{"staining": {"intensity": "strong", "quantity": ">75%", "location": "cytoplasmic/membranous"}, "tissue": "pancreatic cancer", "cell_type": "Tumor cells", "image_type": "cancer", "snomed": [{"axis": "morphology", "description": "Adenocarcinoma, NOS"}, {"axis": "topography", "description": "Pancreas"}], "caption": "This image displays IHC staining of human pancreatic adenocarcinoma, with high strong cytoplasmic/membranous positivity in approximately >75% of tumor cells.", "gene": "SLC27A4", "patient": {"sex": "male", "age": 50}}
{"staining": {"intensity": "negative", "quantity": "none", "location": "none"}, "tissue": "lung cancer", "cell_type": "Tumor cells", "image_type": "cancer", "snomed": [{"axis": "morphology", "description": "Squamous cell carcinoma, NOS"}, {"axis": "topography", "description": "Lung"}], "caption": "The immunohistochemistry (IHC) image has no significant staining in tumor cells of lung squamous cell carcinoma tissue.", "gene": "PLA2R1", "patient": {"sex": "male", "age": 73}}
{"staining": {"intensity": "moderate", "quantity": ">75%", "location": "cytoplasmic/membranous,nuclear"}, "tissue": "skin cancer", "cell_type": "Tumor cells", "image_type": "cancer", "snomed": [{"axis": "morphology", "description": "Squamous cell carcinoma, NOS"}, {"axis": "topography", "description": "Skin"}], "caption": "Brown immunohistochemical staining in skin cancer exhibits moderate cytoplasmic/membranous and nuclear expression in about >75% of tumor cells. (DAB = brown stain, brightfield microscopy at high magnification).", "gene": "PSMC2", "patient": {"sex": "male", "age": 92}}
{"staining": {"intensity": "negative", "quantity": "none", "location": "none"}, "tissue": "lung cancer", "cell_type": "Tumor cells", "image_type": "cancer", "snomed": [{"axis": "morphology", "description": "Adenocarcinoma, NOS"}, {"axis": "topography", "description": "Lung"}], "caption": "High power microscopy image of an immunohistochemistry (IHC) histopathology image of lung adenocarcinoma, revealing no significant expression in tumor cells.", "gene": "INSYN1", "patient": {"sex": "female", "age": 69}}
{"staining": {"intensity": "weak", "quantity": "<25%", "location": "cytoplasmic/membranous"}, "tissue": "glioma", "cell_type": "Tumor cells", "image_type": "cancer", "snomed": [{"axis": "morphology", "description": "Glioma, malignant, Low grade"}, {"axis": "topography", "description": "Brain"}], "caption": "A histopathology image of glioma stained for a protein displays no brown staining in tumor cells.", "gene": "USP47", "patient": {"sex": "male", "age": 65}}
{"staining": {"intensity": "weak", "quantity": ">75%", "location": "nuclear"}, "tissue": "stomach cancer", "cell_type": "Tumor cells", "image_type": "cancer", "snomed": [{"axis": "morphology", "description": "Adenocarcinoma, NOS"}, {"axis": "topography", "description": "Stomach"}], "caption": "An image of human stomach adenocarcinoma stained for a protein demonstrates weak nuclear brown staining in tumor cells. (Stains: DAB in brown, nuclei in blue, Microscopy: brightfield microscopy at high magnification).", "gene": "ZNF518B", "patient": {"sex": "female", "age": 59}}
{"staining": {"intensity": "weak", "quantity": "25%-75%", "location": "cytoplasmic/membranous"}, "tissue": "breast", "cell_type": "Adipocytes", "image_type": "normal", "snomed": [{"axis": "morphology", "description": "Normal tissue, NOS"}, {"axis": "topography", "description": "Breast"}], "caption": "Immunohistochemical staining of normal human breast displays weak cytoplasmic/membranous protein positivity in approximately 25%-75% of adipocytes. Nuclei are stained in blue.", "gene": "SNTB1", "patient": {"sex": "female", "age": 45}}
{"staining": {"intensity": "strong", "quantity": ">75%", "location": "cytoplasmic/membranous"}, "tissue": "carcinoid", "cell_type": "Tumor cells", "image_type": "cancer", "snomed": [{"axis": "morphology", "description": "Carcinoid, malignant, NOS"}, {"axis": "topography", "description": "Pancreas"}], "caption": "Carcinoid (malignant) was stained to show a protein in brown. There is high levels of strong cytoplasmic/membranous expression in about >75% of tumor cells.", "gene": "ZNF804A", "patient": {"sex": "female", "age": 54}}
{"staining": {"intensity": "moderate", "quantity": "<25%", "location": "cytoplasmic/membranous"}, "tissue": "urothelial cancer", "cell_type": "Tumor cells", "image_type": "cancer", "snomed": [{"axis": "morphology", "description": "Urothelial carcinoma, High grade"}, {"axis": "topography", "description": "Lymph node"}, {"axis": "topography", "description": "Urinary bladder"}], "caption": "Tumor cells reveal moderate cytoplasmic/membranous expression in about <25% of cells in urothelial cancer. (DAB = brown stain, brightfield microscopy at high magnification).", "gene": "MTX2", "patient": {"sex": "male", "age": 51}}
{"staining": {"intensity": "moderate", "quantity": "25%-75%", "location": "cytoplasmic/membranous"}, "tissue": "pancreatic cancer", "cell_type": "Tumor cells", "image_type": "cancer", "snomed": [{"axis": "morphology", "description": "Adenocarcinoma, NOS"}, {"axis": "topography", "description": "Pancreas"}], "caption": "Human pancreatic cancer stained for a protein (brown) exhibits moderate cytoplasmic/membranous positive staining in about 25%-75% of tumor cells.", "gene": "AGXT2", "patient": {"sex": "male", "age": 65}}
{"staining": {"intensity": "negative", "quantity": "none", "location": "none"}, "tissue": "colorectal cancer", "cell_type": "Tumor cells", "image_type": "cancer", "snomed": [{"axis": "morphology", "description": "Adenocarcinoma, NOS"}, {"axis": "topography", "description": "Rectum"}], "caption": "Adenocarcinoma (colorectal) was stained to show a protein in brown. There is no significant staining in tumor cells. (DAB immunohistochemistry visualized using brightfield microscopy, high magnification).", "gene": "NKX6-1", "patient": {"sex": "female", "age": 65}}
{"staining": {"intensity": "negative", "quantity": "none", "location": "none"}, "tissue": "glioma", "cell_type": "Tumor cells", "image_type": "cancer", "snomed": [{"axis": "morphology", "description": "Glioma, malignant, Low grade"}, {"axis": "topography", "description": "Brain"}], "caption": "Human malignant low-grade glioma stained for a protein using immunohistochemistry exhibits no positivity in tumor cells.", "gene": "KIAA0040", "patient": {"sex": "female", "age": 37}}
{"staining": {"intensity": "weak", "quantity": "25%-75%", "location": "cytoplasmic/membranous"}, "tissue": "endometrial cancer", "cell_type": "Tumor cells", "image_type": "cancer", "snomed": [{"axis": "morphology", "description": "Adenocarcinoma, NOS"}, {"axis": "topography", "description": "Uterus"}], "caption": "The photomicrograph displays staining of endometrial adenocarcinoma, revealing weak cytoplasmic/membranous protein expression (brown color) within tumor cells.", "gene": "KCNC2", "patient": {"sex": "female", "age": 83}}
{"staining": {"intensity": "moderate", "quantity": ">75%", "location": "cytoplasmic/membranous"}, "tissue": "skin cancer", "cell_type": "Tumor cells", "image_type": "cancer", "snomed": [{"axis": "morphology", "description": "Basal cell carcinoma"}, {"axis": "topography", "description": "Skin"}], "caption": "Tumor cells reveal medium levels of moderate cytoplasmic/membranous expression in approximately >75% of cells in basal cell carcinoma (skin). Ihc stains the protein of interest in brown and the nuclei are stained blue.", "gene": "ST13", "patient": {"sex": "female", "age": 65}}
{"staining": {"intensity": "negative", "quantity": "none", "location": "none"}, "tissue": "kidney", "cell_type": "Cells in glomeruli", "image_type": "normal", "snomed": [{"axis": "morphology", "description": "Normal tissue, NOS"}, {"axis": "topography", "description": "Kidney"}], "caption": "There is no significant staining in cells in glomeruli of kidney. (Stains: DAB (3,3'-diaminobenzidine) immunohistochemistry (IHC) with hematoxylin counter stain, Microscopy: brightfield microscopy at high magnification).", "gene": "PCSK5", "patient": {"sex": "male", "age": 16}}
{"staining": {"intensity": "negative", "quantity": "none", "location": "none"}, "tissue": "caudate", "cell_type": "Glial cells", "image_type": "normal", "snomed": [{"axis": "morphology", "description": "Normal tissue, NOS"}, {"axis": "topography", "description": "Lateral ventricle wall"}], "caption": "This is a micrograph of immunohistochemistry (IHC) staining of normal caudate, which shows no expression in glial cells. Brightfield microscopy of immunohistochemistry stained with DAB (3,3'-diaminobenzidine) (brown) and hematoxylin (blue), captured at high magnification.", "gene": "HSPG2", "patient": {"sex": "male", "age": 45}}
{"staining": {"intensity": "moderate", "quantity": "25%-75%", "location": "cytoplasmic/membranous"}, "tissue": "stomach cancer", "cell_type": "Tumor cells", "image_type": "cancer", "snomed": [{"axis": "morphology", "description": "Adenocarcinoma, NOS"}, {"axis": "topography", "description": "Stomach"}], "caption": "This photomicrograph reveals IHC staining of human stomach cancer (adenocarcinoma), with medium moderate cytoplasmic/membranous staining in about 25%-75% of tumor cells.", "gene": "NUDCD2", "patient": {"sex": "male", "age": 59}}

○ ○ ○

# Exercise goal
In the listing above, find the line with "pancreatic cancer stained" and the line with "malignant low-grade glioma", then print exactly those two lines and every line between them, and nothing more.

# Solution to this exercise
{"staining": {"intensity": "moderate", "quantity": "25%-75%", "location": "cytoplasmic/membranous"}, "tissue": "pancreatic cancer", "cell_type": "Tumor cells", "image_type": "cancer", "snomed": [{"axis": "morphology", "description": "Adenocarcinoma, NOS"}, {"axis": "topography", "description": "Pancreas"}], "caption": "Human pancreatic cancer stained for a protein (brown) exhibits moderate cytoplasmic/membranous positive staining in about 25%-75% of tumor cells.", "gene": "AGXT2", "patient": {"sex": "male", "age": 65}}
{"staining": {"intensity": "negative", "quantity": "none", "location": "none"}, "tissue": "colorectal cancer", "cell_type": "Tumor cells", "image_type": "cancer", "snomed": [{"axis": "morphology", "description": "Adenocarcinoma, NOS"}, {"axis": "topography", "description": "Rectum"}], "caption": "Adenocarcinoma (colorectal) was stained to show a protein in brown. There is no significant staining in tumor cells. (DAB immunohistochemistry visualized using brightfield microscopy, high magnification).", "gene": "NKX6-1", "patient": {"sex": "female", "age": 65}}
{"staining": {"intensity": "negative", "quantity": "none", "location": "none"}, "tissue": "glioma", "cell_type": "Tumor cells", "image_type": "cancer", "snomed": [{"axis": "morphology", "description": "Glioma, malignant, Low grade"}, {"axis": "topography", "description": "Brain"}], "caption": "Human malignant low-grade glioma stained for a protein using immunohistochemistry exhibits no positivity in tumor cells.", "gene": "KIAA0040", "patient": {"sex": "female", "age": 37}}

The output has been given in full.